I am delighted to be part of Remote Performances, a forthcoming collaboration between artists London Fieldworks and Resonance 104.4fm (the world’s first art radio station). A number of new artworks will be made for radio and broadcast live from Outlandia: August 4 -9 2014
I will be travelling to Glen Nevis in the Scottish Highlands and will have an opportunity to work in this amazing tree house studio. Other participating artists include Bram Arnold, Atlas Arts, Ruth Barker, Ed Baxter (with Resonance Radio Orchestra), Johny Brown (with Inga Tillere and James Stephen Finn), Clair Chinnery, Adam Dant, Tam Dean Burn, Benedict Drew, Alec Finlay (with Ken Cockburn), Bruce Gilchrist & Jo Joelson, Kirsteen Davidson Kelly, Parl Kristian Bjorn Vester (aka Goodiepal), Sarah Kenchington, Lee Patterson, Michael Pedersen (with Ziggy Campbell), Geoff Sample, Mark Vernon, and Tracey Warr.
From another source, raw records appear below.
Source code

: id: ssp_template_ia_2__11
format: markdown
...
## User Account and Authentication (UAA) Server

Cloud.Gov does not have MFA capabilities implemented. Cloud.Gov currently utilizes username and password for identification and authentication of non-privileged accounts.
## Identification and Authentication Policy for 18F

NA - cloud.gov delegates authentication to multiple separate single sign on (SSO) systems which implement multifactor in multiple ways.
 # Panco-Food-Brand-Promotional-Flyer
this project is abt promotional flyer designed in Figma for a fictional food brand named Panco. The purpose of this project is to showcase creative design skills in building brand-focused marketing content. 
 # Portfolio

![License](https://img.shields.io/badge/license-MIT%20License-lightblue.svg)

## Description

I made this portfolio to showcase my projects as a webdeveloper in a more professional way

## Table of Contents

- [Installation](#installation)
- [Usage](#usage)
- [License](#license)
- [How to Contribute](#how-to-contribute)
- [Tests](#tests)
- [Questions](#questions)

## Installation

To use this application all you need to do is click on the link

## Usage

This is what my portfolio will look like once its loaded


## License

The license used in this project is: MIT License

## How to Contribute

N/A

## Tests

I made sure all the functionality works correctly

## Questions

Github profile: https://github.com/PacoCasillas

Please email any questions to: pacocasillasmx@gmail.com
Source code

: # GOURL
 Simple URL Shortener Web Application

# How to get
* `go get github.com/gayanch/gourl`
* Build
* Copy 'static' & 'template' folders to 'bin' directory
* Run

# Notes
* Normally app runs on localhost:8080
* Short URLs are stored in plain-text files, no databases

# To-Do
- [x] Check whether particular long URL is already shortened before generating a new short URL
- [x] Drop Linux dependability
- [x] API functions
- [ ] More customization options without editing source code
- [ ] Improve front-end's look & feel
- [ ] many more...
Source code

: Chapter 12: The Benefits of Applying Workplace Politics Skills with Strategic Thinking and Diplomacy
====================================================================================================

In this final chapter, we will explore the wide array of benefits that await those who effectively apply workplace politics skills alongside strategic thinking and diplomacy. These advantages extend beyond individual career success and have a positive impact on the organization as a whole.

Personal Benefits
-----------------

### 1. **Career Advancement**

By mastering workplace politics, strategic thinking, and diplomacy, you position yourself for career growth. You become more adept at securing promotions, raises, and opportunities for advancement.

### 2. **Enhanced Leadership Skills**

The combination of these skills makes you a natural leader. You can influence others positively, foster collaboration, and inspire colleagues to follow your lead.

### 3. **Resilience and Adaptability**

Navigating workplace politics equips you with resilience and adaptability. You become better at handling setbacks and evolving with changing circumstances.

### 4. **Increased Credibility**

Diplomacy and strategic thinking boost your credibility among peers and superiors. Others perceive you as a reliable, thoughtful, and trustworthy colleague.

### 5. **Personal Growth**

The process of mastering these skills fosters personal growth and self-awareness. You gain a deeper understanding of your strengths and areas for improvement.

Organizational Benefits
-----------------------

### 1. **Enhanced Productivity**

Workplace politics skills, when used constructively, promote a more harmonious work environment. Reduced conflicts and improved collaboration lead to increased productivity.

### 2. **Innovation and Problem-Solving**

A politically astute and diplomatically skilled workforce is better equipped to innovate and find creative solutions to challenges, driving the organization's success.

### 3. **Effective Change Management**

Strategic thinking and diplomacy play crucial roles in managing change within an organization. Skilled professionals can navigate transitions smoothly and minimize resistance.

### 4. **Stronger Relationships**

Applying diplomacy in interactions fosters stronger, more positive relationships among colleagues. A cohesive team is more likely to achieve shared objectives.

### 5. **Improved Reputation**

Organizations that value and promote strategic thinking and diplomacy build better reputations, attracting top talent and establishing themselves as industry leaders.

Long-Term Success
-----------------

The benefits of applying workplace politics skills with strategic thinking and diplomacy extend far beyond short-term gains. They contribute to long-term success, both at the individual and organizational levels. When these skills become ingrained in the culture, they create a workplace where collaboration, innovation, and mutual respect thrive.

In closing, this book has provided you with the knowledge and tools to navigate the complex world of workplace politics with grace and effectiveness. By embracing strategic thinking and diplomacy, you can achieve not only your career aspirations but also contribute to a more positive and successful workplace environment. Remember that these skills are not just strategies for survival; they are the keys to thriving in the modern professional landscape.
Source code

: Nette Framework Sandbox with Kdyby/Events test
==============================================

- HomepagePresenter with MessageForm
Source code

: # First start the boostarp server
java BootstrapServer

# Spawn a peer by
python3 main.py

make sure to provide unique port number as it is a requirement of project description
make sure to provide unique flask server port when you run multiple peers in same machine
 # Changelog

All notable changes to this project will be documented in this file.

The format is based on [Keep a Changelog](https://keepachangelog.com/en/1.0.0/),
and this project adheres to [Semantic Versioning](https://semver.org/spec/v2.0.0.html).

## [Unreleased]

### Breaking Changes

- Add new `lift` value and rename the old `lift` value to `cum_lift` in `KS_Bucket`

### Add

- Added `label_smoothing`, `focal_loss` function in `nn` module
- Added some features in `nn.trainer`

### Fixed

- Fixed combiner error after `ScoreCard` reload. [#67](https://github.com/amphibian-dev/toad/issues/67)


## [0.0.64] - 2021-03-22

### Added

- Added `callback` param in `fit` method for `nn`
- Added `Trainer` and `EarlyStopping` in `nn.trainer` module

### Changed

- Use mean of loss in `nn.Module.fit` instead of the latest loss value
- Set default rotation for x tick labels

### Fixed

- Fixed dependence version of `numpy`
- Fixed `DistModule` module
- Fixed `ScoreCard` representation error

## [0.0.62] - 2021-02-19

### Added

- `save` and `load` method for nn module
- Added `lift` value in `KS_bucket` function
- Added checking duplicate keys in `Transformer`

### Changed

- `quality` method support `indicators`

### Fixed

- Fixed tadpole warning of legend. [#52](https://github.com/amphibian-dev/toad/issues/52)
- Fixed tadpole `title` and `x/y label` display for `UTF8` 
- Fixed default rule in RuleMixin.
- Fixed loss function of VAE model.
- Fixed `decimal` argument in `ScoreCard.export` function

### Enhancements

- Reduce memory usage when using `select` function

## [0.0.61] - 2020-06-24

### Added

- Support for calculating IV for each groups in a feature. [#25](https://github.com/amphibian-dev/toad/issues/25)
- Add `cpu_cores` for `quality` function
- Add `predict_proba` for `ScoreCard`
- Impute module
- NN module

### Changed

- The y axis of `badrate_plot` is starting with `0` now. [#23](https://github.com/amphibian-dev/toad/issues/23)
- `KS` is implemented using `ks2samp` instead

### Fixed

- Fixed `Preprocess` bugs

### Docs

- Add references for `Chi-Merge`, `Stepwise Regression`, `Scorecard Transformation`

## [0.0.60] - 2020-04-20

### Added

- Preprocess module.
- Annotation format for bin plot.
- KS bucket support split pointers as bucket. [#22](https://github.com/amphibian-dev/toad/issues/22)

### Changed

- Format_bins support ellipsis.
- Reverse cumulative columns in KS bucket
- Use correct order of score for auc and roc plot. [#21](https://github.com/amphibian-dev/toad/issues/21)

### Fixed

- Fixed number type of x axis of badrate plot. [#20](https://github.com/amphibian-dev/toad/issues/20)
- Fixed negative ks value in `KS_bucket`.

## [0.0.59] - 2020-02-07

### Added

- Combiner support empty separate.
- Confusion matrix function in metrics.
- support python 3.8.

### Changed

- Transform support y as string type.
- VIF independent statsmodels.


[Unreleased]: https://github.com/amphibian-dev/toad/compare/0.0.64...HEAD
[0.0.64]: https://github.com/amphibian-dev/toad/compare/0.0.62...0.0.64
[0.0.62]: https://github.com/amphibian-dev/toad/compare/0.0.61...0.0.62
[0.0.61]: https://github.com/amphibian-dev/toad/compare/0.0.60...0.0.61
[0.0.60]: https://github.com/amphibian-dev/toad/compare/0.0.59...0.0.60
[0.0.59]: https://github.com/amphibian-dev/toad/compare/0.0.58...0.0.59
I have worked with London Fieldworks before. Back in 1999, a group of us travelled to a similarly remote location, the uninhabited Southern Hebridean island of Sanda, to conduct creative experiments into the relationships between mind and weather. I blogged about the experience a decade or so later, when Outlandia first opened.
A book from London Fieldworks entitled Syzygy/Polaria, documents that project on Sanda Island, and includes my short story ‘Stormbringer’.
Here is the announcement about London Fieldworks’ new project Remote Pefrormances:
For one week in August 2014, 20 specially commissioned artist performances and programmes created with local residents will be broadcast live from Outlandia, a unique artists’ field-station in Glen Nevis, Lochaber, Scotland.
With Resonance 104.4fm’s mobile studio ‘in residence’, Outlandia will become a portal between Lochaber and the rest of the world, a context in which participants can transmit experience of place to diverse audiences through art, music and performance.
Artists from England, Scotland and beyond will respond to Outlandia’s distinctive and remote geographical forest location overlooked by the UK’s highest mountain, Ben Nevis, in the Scottish Highlands. Taking place at the moment when Scotland votes on the continuance or dissolution of the 300 year old Acts of Union the week-long series of broadcasts and blogposts will be a timely reflection on contemporary ideas of remoteness, capturing and transmitting creative interactions with the land, its history and people and the tensions between nature, industry, tourism and heritage.